Stored data entries:
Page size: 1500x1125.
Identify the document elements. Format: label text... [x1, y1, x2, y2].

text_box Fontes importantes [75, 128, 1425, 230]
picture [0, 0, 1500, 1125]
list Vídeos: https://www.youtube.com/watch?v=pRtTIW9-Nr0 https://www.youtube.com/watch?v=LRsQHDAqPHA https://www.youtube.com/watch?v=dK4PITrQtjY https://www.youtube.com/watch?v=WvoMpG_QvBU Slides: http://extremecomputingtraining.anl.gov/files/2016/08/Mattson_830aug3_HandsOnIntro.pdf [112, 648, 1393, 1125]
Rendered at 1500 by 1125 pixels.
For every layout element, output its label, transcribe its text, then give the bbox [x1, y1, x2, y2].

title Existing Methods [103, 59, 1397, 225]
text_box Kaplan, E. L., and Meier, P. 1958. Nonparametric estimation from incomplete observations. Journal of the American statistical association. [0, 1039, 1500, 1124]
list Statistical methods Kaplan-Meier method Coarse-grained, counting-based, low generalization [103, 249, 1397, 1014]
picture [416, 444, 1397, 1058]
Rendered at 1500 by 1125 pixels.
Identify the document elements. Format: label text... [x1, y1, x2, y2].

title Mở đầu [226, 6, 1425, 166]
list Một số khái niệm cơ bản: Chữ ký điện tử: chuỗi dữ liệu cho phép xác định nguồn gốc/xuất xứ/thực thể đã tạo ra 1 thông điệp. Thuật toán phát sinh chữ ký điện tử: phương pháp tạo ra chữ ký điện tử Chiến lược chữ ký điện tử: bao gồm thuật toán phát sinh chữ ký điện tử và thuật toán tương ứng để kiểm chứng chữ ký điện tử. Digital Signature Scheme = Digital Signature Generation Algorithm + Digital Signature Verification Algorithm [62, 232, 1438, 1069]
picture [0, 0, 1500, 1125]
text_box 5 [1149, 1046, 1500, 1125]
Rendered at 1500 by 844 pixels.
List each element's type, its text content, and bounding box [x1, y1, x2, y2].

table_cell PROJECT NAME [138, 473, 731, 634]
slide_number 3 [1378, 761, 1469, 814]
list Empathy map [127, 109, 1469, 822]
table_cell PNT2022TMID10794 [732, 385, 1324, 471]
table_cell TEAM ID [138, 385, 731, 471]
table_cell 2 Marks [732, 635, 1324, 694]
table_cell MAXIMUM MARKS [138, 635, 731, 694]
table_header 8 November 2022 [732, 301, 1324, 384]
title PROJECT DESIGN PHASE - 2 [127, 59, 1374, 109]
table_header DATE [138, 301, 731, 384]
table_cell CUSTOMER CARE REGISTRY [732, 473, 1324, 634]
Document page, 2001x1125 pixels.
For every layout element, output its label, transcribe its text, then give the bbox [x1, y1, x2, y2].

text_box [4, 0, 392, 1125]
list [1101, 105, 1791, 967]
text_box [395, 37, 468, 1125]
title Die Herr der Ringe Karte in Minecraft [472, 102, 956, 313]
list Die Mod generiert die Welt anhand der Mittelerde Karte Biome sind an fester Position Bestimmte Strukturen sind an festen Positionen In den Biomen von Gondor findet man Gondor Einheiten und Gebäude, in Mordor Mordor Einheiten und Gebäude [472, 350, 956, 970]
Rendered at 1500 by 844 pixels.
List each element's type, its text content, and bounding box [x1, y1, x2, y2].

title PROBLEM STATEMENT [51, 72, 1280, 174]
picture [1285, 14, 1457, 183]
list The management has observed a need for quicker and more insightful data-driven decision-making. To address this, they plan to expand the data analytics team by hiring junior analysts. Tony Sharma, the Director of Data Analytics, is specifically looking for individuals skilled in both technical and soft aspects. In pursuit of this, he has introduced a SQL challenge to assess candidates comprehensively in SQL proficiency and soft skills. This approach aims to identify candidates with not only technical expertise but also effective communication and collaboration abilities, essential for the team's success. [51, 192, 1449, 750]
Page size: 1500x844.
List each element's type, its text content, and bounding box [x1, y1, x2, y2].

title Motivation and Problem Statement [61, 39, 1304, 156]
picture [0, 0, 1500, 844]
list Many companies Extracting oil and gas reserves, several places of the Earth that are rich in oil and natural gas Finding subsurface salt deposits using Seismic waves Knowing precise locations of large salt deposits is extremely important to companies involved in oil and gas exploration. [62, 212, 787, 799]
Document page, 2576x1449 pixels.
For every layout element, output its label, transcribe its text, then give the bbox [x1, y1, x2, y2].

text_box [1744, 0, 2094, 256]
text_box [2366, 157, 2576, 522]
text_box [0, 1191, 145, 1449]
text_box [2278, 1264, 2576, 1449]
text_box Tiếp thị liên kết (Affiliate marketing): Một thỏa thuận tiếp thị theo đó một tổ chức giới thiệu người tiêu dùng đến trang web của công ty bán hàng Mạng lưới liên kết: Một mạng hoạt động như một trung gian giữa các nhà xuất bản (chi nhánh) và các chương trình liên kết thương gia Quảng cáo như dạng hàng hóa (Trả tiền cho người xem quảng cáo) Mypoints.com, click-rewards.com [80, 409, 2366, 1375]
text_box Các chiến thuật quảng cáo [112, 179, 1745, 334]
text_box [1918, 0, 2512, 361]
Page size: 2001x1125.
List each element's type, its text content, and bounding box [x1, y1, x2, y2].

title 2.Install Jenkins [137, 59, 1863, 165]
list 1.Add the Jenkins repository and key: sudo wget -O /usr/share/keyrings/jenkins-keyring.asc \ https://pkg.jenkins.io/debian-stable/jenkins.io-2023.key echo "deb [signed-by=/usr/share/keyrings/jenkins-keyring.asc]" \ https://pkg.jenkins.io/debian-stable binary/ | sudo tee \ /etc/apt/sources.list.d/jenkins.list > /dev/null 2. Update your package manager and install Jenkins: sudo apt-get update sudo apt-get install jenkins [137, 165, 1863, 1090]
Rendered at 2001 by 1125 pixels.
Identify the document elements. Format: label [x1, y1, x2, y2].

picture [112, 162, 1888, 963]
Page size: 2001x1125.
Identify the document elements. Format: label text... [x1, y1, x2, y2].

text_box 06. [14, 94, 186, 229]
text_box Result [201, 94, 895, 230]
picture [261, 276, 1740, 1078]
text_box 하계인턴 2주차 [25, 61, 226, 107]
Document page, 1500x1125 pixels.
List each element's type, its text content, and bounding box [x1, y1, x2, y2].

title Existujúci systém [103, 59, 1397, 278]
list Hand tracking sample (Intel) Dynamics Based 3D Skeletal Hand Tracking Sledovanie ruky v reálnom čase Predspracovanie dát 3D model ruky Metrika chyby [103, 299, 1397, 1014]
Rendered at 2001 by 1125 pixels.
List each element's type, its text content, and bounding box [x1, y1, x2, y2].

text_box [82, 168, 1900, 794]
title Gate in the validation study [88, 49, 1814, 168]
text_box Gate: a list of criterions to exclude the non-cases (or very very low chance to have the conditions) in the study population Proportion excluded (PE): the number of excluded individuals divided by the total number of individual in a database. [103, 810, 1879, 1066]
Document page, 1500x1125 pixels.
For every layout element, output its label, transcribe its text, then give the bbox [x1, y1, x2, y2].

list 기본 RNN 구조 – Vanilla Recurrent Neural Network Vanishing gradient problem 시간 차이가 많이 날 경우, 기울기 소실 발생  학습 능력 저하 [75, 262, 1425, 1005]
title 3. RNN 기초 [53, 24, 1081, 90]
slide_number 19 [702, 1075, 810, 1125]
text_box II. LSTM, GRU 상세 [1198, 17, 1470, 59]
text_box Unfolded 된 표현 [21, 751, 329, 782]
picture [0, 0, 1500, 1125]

AIM OF THE TASK -> Please, from the entries above, set down exactly the lines from the one containing "Document page, 2576x1449 pixels." through the one containing "text_box [0, 1191, 145, 1449]", and only those.

SOLVED EXERCISE ->
Document page, 2576x1449 pixels.
For every layout element, output its label, transcribe its text, then give the bbox [x1, y1, x2, y2].

text_box [1744, 0, 2094, 256]
text_box [2366, 157, 2576, 522]
text_box [0, 1191, 145, 1449]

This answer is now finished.